(AIM OF THE EXERCISE): Using the entries that follow, write out the line containing "2021, CLEO: 346601683606 -> 1000000000000", the line containing "sa_cut, 8: 11334 -> 11360", and every line between them, exactly and nothing else.

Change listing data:

/---

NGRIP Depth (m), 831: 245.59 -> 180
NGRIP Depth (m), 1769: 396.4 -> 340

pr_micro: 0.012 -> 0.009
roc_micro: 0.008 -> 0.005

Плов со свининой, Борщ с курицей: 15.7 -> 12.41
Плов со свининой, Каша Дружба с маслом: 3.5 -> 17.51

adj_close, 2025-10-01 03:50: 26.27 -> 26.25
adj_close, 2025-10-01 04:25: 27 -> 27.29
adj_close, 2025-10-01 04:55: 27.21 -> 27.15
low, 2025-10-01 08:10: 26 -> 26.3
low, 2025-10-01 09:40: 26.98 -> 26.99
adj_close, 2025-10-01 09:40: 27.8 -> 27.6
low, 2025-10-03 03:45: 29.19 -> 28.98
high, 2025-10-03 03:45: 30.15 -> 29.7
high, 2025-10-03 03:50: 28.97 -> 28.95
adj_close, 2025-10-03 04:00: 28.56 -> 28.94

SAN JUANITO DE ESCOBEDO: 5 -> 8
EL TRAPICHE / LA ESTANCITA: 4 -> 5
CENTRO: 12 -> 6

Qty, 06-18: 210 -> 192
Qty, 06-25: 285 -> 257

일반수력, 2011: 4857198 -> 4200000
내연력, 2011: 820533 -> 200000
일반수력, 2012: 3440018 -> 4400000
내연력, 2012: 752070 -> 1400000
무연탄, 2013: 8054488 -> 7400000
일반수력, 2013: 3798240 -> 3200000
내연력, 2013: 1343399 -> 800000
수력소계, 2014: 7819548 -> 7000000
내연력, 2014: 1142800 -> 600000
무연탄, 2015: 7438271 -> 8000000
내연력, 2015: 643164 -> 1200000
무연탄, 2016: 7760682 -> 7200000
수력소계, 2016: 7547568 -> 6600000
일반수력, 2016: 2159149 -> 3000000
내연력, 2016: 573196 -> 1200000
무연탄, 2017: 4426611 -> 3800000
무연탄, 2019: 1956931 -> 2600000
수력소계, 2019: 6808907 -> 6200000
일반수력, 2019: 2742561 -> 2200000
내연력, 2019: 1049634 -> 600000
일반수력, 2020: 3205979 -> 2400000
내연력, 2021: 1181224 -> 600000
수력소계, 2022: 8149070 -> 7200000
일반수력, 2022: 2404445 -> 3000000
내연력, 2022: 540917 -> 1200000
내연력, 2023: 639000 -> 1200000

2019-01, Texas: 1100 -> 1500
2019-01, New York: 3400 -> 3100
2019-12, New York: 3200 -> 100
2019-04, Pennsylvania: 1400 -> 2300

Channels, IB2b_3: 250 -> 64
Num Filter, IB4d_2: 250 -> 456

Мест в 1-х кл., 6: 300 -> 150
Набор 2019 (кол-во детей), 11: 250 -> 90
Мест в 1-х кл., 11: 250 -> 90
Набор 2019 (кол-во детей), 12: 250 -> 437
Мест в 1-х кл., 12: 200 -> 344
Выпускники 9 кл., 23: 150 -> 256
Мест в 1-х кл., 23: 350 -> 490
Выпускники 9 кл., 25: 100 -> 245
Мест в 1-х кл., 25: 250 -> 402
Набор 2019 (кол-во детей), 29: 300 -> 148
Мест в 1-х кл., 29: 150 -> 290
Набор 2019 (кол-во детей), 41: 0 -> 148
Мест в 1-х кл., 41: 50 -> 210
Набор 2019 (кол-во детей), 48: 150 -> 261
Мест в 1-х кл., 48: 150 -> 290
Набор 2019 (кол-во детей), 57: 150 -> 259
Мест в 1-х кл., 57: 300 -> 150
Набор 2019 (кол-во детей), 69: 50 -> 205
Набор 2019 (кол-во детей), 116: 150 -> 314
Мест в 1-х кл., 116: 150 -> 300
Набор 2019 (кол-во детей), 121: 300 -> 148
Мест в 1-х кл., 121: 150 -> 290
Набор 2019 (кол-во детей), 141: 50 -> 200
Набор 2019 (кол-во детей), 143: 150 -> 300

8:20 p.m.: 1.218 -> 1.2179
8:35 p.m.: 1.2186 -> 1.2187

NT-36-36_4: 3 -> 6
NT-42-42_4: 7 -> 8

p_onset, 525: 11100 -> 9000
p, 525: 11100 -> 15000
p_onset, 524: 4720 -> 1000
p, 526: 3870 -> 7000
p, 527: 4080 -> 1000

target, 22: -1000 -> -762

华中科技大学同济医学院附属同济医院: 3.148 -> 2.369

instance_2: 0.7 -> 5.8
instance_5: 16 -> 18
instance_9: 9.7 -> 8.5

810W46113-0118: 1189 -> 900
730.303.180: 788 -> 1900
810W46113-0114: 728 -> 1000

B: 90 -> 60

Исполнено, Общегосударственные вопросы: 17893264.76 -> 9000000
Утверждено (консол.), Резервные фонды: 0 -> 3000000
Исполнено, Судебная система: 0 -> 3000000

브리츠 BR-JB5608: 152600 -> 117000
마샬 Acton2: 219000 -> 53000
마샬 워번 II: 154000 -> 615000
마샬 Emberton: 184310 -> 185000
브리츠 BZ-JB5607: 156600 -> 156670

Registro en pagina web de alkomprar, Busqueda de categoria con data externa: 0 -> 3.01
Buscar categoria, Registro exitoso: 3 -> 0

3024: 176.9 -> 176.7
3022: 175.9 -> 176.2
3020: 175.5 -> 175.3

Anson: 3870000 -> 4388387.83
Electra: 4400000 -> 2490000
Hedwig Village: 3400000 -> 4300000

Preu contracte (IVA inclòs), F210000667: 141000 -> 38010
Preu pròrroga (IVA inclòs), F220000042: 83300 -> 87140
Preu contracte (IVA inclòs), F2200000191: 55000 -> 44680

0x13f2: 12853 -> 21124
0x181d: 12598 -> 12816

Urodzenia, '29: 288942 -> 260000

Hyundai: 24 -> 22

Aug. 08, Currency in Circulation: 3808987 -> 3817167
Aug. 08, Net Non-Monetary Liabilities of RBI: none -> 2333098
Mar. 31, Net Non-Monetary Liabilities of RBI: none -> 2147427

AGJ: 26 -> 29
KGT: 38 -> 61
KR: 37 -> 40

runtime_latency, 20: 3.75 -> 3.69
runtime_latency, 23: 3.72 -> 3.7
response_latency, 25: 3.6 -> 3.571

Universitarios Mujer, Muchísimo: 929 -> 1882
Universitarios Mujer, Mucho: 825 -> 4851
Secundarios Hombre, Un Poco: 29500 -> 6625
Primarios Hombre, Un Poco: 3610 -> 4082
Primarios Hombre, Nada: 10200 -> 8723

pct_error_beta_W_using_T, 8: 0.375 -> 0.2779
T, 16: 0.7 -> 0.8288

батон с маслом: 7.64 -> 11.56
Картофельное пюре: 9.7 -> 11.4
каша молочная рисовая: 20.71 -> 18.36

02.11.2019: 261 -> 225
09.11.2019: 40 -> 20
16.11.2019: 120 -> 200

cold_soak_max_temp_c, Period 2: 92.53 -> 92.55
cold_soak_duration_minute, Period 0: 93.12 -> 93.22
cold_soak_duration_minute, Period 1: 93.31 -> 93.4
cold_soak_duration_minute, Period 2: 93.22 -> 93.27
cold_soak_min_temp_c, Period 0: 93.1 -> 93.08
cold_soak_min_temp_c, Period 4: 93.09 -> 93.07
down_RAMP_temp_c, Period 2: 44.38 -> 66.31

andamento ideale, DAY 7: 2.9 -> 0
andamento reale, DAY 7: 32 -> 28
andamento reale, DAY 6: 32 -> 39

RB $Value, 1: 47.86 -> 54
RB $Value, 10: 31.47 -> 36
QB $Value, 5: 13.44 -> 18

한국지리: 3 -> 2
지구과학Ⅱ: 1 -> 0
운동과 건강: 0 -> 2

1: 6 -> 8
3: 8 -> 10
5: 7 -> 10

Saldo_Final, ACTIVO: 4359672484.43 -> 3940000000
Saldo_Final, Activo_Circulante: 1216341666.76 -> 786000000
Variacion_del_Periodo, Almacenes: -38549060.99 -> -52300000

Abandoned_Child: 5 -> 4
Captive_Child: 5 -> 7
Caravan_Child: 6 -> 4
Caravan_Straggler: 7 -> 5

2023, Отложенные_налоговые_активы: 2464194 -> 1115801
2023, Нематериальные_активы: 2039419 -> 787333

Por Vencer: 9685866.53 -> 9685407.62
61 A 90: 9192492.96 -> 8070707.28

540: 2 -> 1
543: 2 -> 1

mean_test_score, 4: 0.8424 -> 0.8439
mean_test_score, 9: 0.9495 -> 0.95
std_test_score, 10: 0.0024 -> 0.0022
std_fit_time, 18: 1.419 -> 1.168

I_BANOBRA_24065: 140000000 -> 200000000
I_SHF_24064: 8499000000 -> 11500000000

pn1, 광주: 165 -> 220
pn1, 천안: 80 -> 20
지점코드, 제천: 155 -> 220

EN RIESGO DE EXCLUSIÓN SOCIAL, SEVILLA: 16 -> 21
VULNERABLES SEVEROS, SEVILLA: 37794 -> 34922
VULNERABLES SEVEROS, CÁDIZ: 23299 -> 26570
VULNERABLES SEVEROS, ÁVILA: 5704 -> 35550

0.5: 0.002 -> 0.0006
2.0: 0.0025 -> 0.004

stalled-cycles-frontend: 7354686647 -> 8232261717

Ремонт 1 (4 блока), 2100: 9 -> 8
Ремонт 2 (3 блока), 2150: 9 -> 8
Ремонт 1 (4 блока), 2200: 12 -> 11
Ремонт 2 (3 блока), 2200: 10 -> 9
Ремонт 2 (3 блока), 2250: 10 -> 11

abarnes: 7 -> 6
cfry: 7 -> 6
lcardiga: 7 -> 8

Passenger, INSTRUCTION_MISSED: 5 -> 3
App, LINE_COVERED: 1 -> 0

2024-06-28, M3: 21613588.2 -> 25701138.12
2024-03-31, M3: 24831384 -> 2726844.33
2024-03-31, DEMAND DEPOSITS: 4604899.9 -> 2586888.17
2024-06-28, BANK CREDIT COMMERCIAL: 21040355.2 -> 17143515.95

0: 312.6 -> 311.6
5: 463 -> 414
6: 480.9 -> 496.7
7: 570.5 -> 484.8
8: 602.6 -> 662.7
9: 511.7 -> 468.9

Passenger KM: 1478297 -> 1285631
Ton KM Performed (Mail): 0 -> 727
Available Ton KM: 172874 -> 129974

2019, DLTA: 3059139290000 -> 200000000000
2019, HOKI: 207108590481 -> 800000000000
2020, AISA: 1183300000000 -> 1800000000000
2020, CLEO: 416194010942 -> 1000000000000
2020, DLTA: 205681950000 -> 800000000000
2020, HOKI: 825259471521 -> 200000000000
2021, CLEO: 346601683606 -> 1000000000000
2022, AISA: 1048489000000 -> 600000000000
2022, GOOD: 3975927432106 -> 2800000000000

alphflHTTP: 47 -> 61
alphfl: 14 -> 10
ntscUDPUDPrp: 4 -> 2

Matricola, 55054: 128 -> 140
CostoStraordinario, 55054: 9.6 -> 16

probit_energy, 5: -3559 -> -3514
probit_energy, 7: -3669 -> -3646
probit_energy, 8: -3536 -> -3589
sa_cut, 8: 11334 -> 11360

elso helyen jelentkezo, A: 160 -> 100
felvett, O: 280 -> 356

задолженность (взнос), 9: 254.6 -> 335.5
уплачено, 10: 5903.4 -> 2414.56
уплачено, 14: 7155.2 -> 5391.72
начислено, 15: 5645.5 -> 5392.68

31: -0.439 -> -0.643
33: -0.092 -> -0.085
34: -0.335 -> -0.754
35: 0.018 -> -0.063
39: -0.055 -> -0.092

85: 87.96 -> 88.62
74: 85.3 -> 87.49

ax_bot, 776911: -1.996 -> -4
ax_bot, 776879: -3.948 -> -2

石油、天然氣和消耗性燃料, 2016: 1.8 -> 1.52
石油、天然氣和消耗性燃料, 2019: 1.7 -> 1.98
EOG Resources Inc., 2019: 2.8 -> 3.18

\---

(ANSWER TO THIS PROBLEM):
2021, CLEO: 346601683606 -> 1000000000000
2022, AISA: 1048489000000 -> 600000000000
2022, GOOD: 3975927432106 -> 2800000000000

alphflHTTP: 47 -> 61
alphfl: 14 -> 10
ntscUDPUDPrp: 4 -> 2

Matricola, 55054: 128 -> 140
CostoStraordinario, 55054: 9.6 -> 16

probit_energy, 5: -3559 -> -3514
probit_energy, 7: -3669 -> -3646
probit_energy, 8: -3536 -> -3589
sa_cut, 8: 11334 -> 11360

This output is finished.